For more hands-on programs, being able to view and recreate data being sent or received from an outside source (such as an API, or data being sent to remote events) is common, and serializing said data is typically the approach used.
Generally serializers are composed of a function which uses the following steps:
There is no set way of creating a serializer (although the general theory is essentially universal) however I personally find this to be the simplest (while still effective) method:
local serializer = {}
setmetatable(serializer, {
__call = function(self, data, level)
-- Using metatables allows us to use the 'self' keyword, which I find preferable to self-calling functions
-- The data parameter is the data that will be serialized
-- The level parameter is used for table serializing, and is used for proper indenting
end
})
After the block of the function is established, we can begin sorting data into types:
local serializer = {}
setmetatable(serializer, {
__call = function(self, data, level)
-- Using metatables allows us to use the 'self' keyword, which I find preferable to self-calling functions
-- The data parameter is the data that will be serialized
-- The level parameter is used for table serializing, and is used for proper indenting
local datatype = type(data) -- Assigning a variable instead of repeatedly calling the 'type' function is more optimized
if datatype == 'string' then
return string.format("%q", data) -- The string.format function in Lua automatically applies the correct quotations around a string
elseif datatype == 'number' then
return tostring(data) -- The 'tostring' function converts data to strings, including numbers
elseif datatype == 'boolean' then
if data == true then -- This approach is slightly more optimized then string.format
return 'true'
elseif data == false then
return 'false'
end
elseif datatype == 'nil' then
return 'nil'
elseif datatype == 'table' then
level = level or 1 -- Assigning the first level of indentations
local result = (level == 1 and 'local serialized = ' or '') .. '{\n' -- Here, we define a local variable to the output if it's the first level
for i,v in pairs(data) do
if type(v) ~= 'table' then
result = result .. string.rep("\t", level) .. string.format('[%s] = %s,\n', self(i), self(v)) -- Serializing the index and value and using the string.format function to format it as [index] = value
else
result = result .. string.rep("\t", level) .. string.format('[%s] = %s,\n', self(i), self(v, level + 1)) -- Adding to the level if the current value type is a table
end
end
result = string.sub(result, 0, #result - 2) .. '\n' .. string.rep('\t', level - 1) .. '}' -- Removing the final newline and comma, and then adding the appropriate indents
return result
end
end
})
print(serializer({
[1] = 'Hello world!'
}))
Optimizing further is essential for large amounts of data, or frequent calls to the serializer function.

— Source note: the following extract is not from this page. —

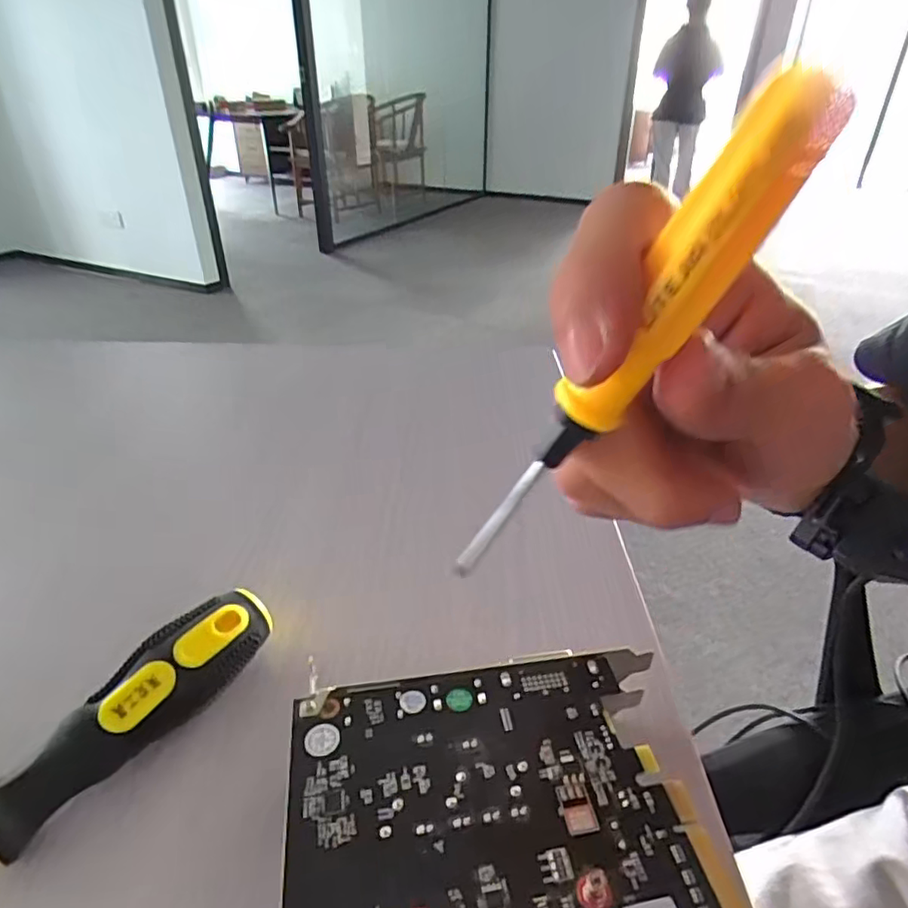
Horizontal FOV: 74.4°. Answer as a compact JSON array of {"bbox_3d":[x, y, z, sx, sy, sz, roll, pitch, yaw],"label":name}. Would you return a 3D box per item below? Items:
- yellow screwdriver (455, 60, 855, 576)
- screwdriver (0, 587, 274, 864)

To optimize, consider the following approach:
local sub = string.sub
local format = string.format
local pairs = pairs
local rep = string.rep
local tostring = tostring
local type = type
local setmetatable = setmetatable
-- Indexing globals is slower then just defining the globals as local variables; as instead of indexing the global environment, the VM can instead index the stack.
local serializer = {}
setmetatable(serializer, {
__call = function(self, data, level)
-- Using metatables allows us to use the 'self' keyword, which I find preferable to self-calling functions
-- The data parameter is the data that will be serialized
-- The level parameter is used for table serializing, and is used for proper indenting
local datatype = type(data) -- Assigning a variable instead of repeatedly calling the 'type' function is more optimized
if datatype == 'string' then
return format("%q", data) -- The string.format function in Lua automatically applies the correct quotations around a string
elseif datatype == 'number' then
return tostring(data) -- The 'tostring' function converts data to strings, including numbers
elseif datatype == 'boolean' then
if data == true then -- This approach is slightly more optimized then string.format
return 'true'
elseif data == false then
return 'false'
end
elseif datatype == 'nil' then
return datatype -- Instead of a new constant, the VM can index the stack
elseif datatype == 'table' then
level = level or 1 -- Assigning the first level of indentations
local result = (level == 1 and 'local serialized = ' or '') .. '{\n' -- Here, we define a local variable to the output if it's the first level
for i, v in pairs(data) do
if type(v) ~= 'table' then
result = result .. rep("\t", level) .. format('[%s] = %s,\n', self(i), self(v)) -- Serializing the index and value and using the string.format function to format it as [index] = value
else
result = result .. rep("\t", level) ..
format('[%s] = %s,\n', self(i), self(v, level + 1)) -- Adding to the level if the current value type is a table
end
end
result = sub(result, 0, #result - 2) .. '\n' .. rep('\t', level - 1) .. '}' -- Removing the final newline and comma, and then adding the appropriate indents
return result
end
end
})
Each benchmark was done with 100000
calls to each serializer function. The parameter passed was a table with 10 objects in it:
local t = {}
for i = 1, 10 do
table.insert(t, i)
end
for i = 1, 4 do
local start = os.clock()
for i = 1, 100000 do
local serialized = serializer(t)
end
print(os.clock() - start)
end